The good news is that I did get a room here with the shiny new furniture, including fully-automated bed. Once I’m a bit less dizzy I think I’ll play around more with different bed positions. My very nice roommate Milo checked out this afternoon so I hope I luck out again with whoever moves in this evening. Anyhow, it looks like I’ll be going home on Friday. I’m already sitting up and moving about a little and the doctor says he’s going to remove the IVs tomorrow.

My only really ‘out of it’ day was yesterday after the operation, and I was still feeling really groggy today until the nurse disconnected the morphine. I’m much perkier now. Still haven’t eaten, except for some peach juice that I promptly threw up, which the nurse told me was probably also because of the morphine. I think they’ll be giving me some purée tonight (mmm…) which is actually much better than what they laughingly call chicken broth here. The closest I can come to describing it is ‘hot fatty water’. Perhaps Pipocas can come up with something better – I made her taste some last night. And so, I seem to be recovering much more quickly than last time and yesterday I was very pleased not to have woken up in the ICU. Well, until I found out why. . .

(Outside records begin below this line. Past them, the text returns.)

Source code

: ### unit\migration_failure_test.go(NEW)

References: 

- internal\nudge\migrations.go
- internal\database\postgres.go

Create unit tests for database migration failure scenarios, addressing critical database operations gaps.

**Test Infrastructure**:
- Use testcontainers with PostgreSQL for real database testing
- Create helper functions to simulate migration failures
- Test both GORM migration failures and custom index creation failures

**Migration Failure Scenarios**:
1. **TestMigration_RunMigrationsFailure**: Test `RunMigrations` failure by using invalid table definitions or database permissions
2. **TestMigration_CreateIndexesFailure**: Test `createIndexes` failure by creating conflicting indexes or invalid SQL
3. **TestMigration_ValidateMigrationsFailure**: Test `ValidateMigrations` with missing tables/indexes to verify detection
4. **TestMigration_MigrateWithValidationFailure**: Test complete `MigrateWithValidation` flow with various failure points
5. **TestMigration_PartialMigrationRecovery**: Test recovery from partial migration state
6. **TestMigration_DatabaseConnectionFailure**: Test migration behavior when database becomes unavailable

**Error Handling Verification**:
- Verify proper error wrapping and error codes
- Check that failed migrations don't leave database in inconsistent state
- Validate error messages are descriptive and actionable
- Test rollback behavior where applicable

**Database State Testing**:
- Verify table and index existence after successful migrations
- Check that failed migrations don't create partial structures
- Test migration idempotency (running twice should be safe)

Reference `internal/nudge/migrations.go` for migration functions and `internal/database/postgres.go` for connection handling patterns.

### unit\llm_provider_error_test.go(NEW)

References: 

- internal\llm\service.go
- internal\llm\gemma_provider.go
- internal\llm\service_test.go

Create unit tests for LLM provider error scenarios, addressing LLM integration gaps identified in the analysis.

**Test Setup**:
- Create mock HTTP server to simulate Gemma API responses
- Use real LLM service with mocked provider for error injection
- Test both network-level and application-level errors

It turned out that the surgeon found more tumours when he opened me up, so my condition is now inoperable. There was a third 1 cm tumour in the right lobe (along with the other two first spotted by the PET scan back at the end of June) and it would have been possible to remove all three if not for a further complication. Next to the liver he found many very small lesions attached to the peritoneum, which is a fine tissue that surrounds the abdominal organs. The PET scan didn’t pick them up because they are too small and they obviously didn’t respond to the ‘preventative’ chemo I was on. So the new plan of action is that once I’ve recovered from this surgery (I have my nice J-shaped scar as promised) I will start on a new course of chemo for six months, presumably a stronger, more aggressive (more sick-making?) type.

Talk about getting the wind knocked out of me. Pipocas and Nog had received this news earlier in the day and finally told me (albeit inadvertently) late yesterday evening, which I initially found more upsetting than the news itself. So I had to explain to them that I always want and need to know the truth about my condition and that it wasn’t up to anybody else to decide when would be a good time to be told.

And so now … I scarcely know how to feel.  Another six months of chemo, probably starting in November, will take me up to April. And if all goes well they will try doing the liver resction again then. It seems like each time there’s an end in sight it gets pushed further away. Maybe your premonition is going to prove true after all, Rain. I guess I’m still kind of numb and mostly just want to go home and snibble cats.